» **STUDY MATERIAL**
##############################

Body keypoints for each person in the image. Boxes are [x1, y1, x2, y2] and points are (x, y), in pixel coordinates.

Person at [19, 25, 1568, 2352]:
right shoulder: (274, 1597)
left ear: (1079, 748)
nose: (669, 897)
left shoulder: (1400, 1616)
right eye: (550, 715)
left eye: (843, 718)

##############################

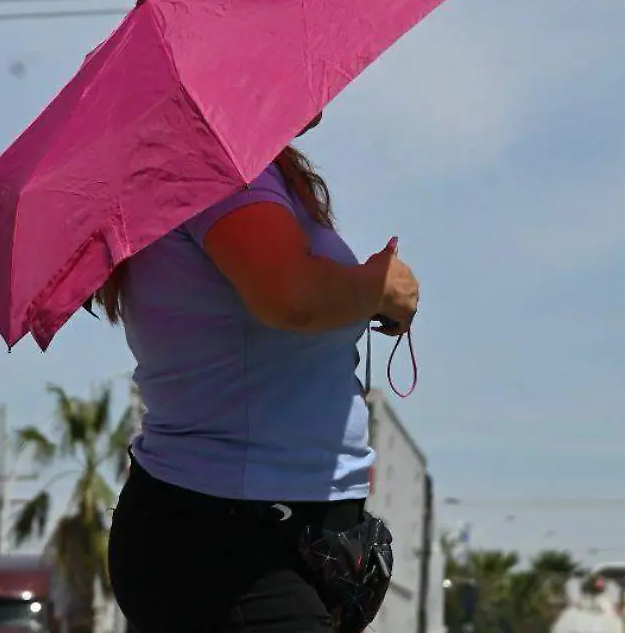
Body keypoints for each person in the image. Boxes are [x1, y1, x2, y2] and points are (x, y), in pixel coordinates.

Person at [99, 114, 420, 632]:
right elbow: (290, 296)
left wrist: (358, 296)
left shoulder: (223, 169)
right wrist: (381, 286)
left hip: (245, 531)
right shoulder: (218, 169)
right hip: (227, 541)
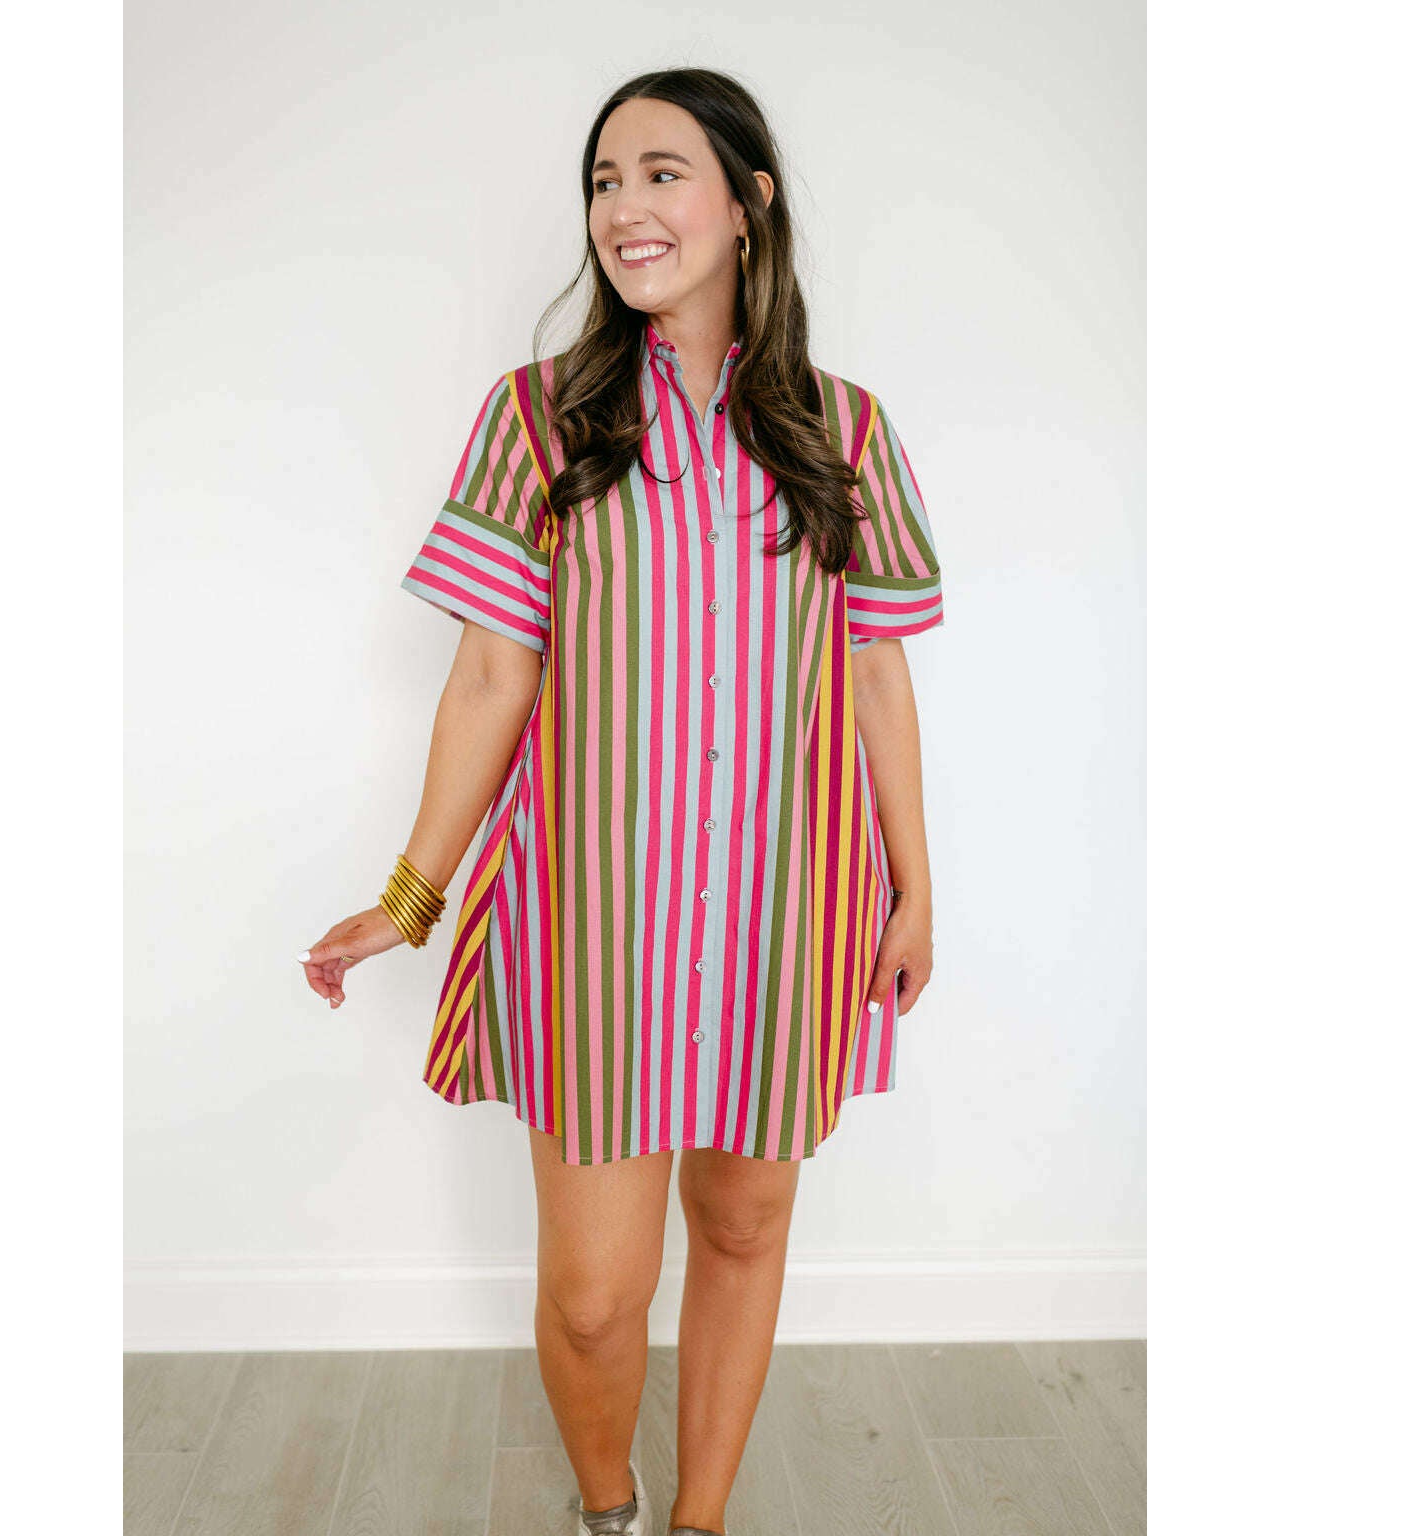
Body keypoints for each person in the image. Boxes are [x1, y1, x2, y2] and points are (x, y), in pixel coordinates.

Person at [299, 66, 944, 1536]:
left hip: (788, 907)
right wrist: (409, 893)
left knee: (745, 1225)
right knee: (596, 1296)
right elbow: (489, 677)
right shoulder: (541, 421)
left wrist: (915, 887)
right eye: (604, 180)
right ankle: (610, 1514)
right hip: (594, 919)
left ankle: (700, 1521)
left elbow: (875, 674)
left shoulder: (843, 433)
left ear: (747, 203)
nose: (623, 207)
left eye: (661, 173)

##############################

Once you find the line with "right wrist: (409, 893)" in the entries above, output it and each line after it up to and including the line with "left eye: (661, 173)", and nothing else.

right wrist: (409, 893)
left knee: (745, 1225)
right knee: (596, 1296)
right elbow: (489, 677)
right shoulder: (541, 421)
left wrist: (915, 887)
right eye: (604, 180)
right ankle: (610, 1514)
right hip: (594, 919)
left ankle: (700, 1521)
left elbow: (875, 674)
left shoulder: (843, 433)
left ear: (747, 203)
nose: (623, 207)
left eye: (661, 173)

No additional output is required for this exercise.